Last but not least, ethical standards for the implementation of AI in our field and associated clinical applications need to be set out by the EANM. Currie et al. have recently proposed a set of ethical standards to be followed when evaluating and developing AI in NM as listed in Table 1 [22]. The EANM fully embraces these principles, which are applicable to any medical speciality that will employ AI as part of its clinical practice in the future. We believe they constitute a solid and necessary framework within which AI can be incorporated into nuclear medicine.

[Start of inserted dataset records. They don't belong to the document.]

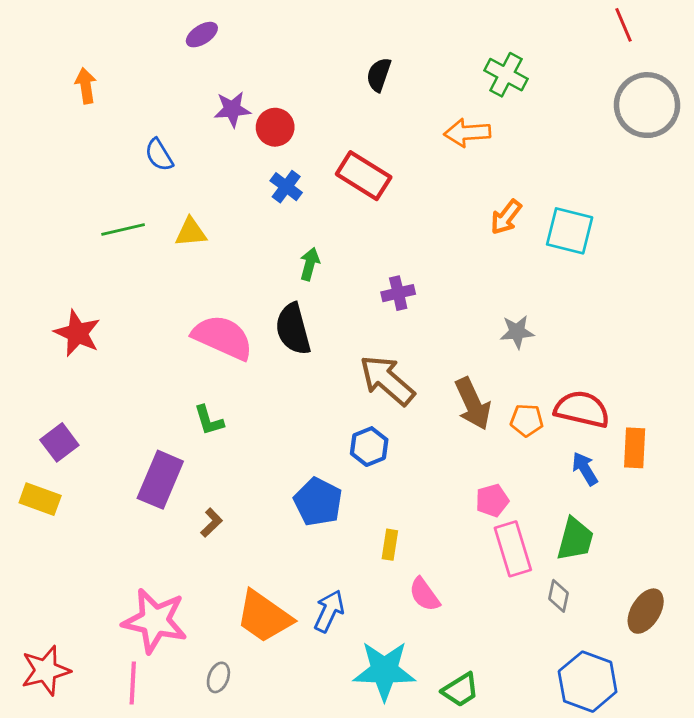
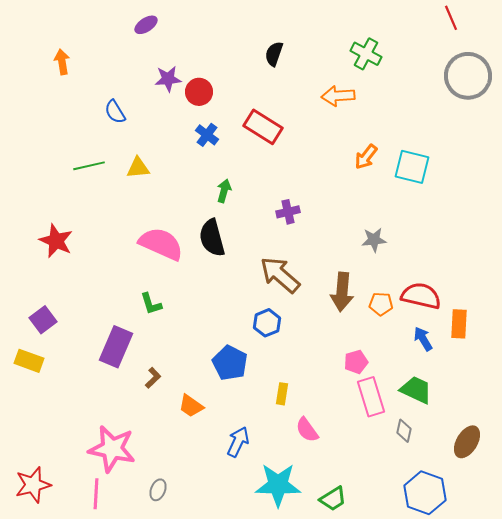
brown arrow: (473, 404) -> (342, 292), turned 30
green trapezoid: (575, 539) -> (416, 390), turned -80
orange trapezoid: (264, 617) -> (191, 406), moved, size x0.6

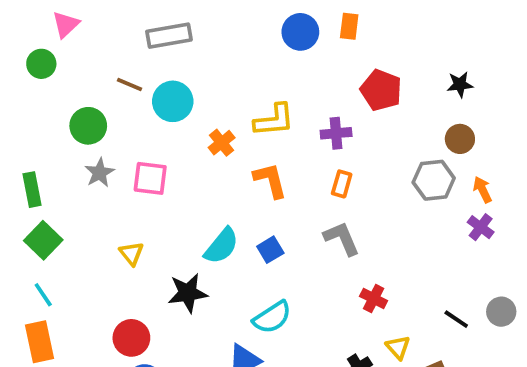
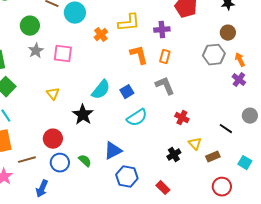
orange L-shape: (270, 180) -> (139, 55), moved
black star: (188, 293) -> (83, 115), turned -30
gray circle: (501, 312) -> (250, 116), moved
cyan semicircle: (272, 317) -> (137, 118), moved

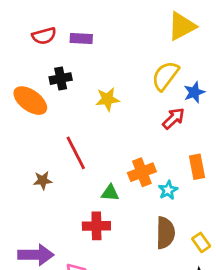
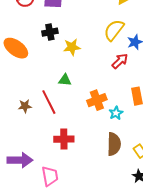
black cross: (61, 79) -> (50, 32), moved
red line: (76, 153) -> (49, 102), moved
green triangle: (110, 193) -> (65, 80), moved

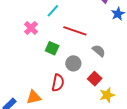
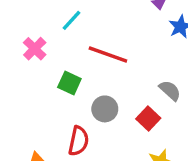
gray semicircle: (99, 51) -> (170, 90), moved
red square: (95, 79) -> (148, 119), moved

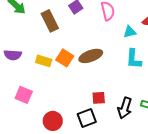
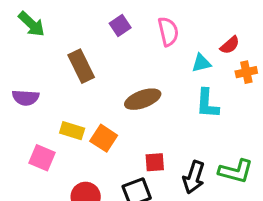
brown rectangle: (50, 21) -> (81, 66), moved
orange square: (65, 58) -> (104, 138), moved
yellow rectangle: (44, 61) -> (72, 131), moved

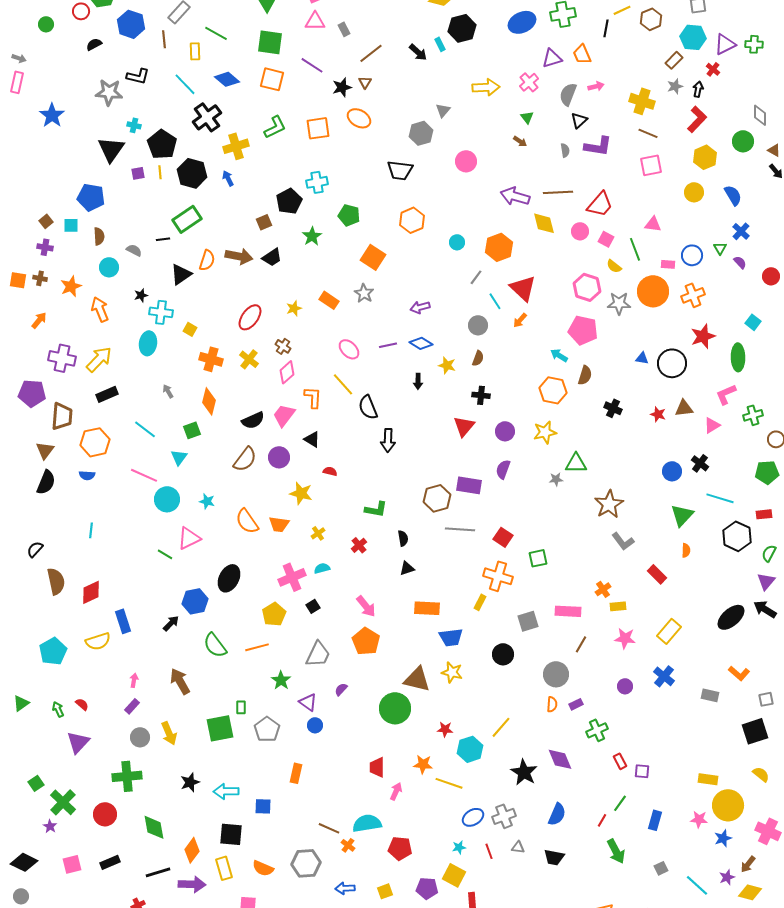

Table 1 Ethical standards to be followed when evaluating and developing AI in nuclear medicine (adapted from Currie et al.)

Many of those principles appear self-evident, albeit not equally so in all parts of the world. Yet, some are easier said than done. For instance, the “human-in-the-loop” process when making decisions regarding a diagnosis, and the shared accountability of all stakeholders in the implementation of AI solutions, raise questions when projected into the routine setting. Having a human in the loop is indeed all well and good, but what will happen if the AI system proves to be more trustworthy? Past experience with computer-aided diagnosis, which is a separate process from machine learning, showed troubling instances where radiologists largely ignored the correct computer prompts [23]. Again, at this stage, these are theoretical questions, but they ought to be considered part of any clinical implementation of such technology in our practice.

In conclusion, AI is here to stay, and with-it, NM will likely thrive in the foreseeable future. However, AI does not come without a cost. Several preconditions need to be met before AI is able to show its full potential. By its very nature, nuclear medicine is ready to adapt to the necessary changes, and the EANM will fully support the education on AI and the efficient implementation of AI at all levels in NM.